Supplied passage —

In accordance with another embodiment of the present invention, it has been found advantageous to apply extra amounts of adhesive to areas of the tipping wrap to be wrapped around regions such as the joint between the tobacco end and filter tip to avoid ventilation variances caused by filter tip-tobacco rod misfits. Similarly, because the smoker himself may cause variance, depending upon the length of tip inserted in the mouth, extra glue provided in this area of the tip will eliminate the variances. These and other embodiments and advantages will become apparent from the following description and drawings.
FIG. 1 is a partially broken away perspective view of a cigarette having a ventilated filter tip in accordance with one embodiment of the present invention.
FIG. 2 is a flow chart illustrating a method of making a ventilated filter tip in accordance with the present invention.
FIG. 3 is a partially broken away perspective view of a cigarette having a ventilated filter in accordance with another embodiment of the present invention.
FIG. 4 is a perspective view of an adhesive applicator which may be employed to fabricate the ventilated filter tip illustrated in FIG. 3.
FIG. 5 illustrates a porous tipping paper treated in accordance with the present invention.
FIG. 1 illustrates a smoking product 10, such as a cigarette, which includes a tobacco end 11 and a filter rod 12. Filter rod 12 may be formed on any of the standard materials employed for filtration of smoke, such as, for example, paper or cellulose acetate.
Surrounding filter rod 12 is a plug wrap 13, which is inherently porous. Such wraps are commercially available from various manufacturers. Generally, porous plug wraps have an air flow rate under a head of 1 inch water gauge of about 3 to 18 cc/sec.
Plug wrap 13 is adhered to tipping paper 14, which also is inherently porous and commercially available. Porosities of such tipping paper are measured similarly as plug wraps and have a flow rate of about 3 to 7 cc/sec. Tipping paper 14 encloses both tobacco column 11 and rod 12 as covered by wrap 13. Junction 16 between column 11 and rod 12 is indicated by dashed lines.
It should be understood that the term "tipping paper" is used generically to simplify the subject matter of this disclosure. Other equivalent materials having desired porosities and characteristics suitable for use in smoking products may be employed in place of paper.

Tasks for this exercise —
• a. Answer these questions from the ventilated filter tip text:
(i) What air flow rate do porous plug wraps generally have under a head of 1 inch water gauge?
(ii) Which figure is a flow chart?
(iii) What two materials are given as examples for filter rod 12?
• b. Resume the ventilated filter tip text after its last sentence, carrying the description forward in the same style.

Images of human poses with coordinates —
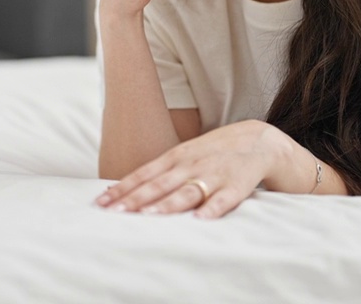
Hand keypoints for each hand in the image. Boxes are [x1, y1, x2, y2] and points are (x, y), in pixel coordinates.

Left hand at [94, 120, 288, 218]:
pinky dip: (211, 209)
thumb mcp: (185, 155)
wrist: (260, 140)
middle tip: (114, 213)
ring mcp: (213, 175)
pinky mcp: (237, 185)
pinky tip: (200, 220)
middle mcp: (190, 165)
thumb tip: (127, 188)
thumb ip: (161, 172)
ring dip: (167, 204)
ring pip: (186, 191)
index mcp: (176, 158)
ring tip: (148, 216)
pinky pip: (223, 200)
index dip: (122, 189)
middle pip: (158, 184)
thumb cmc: (214, 152)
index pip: (143, 174)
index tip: (101, 203)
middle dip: (135, 199)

Answers for each item —
• a.
(i) About 3 to 18 cc/sec.
(ii) FIG. 2.
(iii) Paper and cellulose acetate.

• b.
For ease of description, smoking product 10 illustrated in FIG. 1 is shown with both plug wrap 13 and tipping paper 14 broken away. The thickness of each has been exaggerated. A multiplicity of adhesive lakes 17, whose sizes are exaggerated, are positioned on wrap 13. As discussed elsewhere, lakes 17 are ordinarily formed while the adhesive is wet upon the tipping paper before it is adhered to the plug wrap. Lakes 17 are non-porous discrete areas of adhesive positioned between tipping paper 14 and wrap 13 and adhere them together.
The area between lakes 17 is indicated generally at 18. This area, which is between the discrete lakes of adhesive, permits passage of air through the inherently porous plug wrap 13 and tipping paper 14.
The adhesive lakes formed in accordance with the present invention can easily be identified by electron microphotography. It has been determined that the average diameter and thickness of the lakes formed in accordance with the teachings herein are, respectively, about 100 to 500 microns and about 5 to 19 microns. It has been noted that when the average diameter of the lakes is less than about 100 microns, bonding problems between the plug wrap and tipping paper occur, leading to loose filter tips. At over 500 microns in average diameter, the adhesive lakes are so large as to essentially approach a continuous layer characteristic, providing little ventilation into the filter. It is undesirable for similar reasons to have thicknesses less than about 5 microns or greater than about 19 microns.
To provide a clear description of a process of the present invention, it is considered appropriate to refer to the flow diagram of FIG. 2. As indicated generally at 20, the adhesive is first picked up by an applicator means, generally a roller having an appropriate relief pattern impressed thereupon, which is optionally squeezed of excess adhesive, as shown in block 21. A continuous film of adhesive is transferred at 22 to a transfer roller. Some laking of the adhesive generally occurs on the transfer roller prior to the second transfer indicated at 23 to the tipping paper. Laking continues on the tipping paper as shown at 24. When the adhesive is dry (illustrated at 25), the lakes have become thinner but retain the same average diameters. As stated before, it is necessary that the adhesive be applied to the transfer roller, transfer 22, just after the squeeze out at 21, as a substantially continuous film. The continuous nature of the film permits a concise, predictable number of adhesive lakes to be formed on the tipping paper. It has also been determined that the viscosity of the adhesive should be from about 5 to 14 × 103 centipoise. Below about 5 × 103 centipoise, the adhesive does not adequately lake to provide open areas for proper ventilation. Above about 14 × 103 centipoise, handling the adhesive becomes a serious problem, since it becomes very difficult to transfer.
It is important to observe the solids content limits, since at less than 40% solids the adhesive has a long open or hardening time and in the dry state is too porous and tends to bleed through the tipping. Above 60% solid, the open time is too short to handle properly.
Adhesives which have been found to be satisfactory are latex adhesives, such as polyvinyl acetate and hydroxyethyl cellulose emulsions. Other adhesives, such as solvent-based adhesives and foamed adhesives, may also be employed.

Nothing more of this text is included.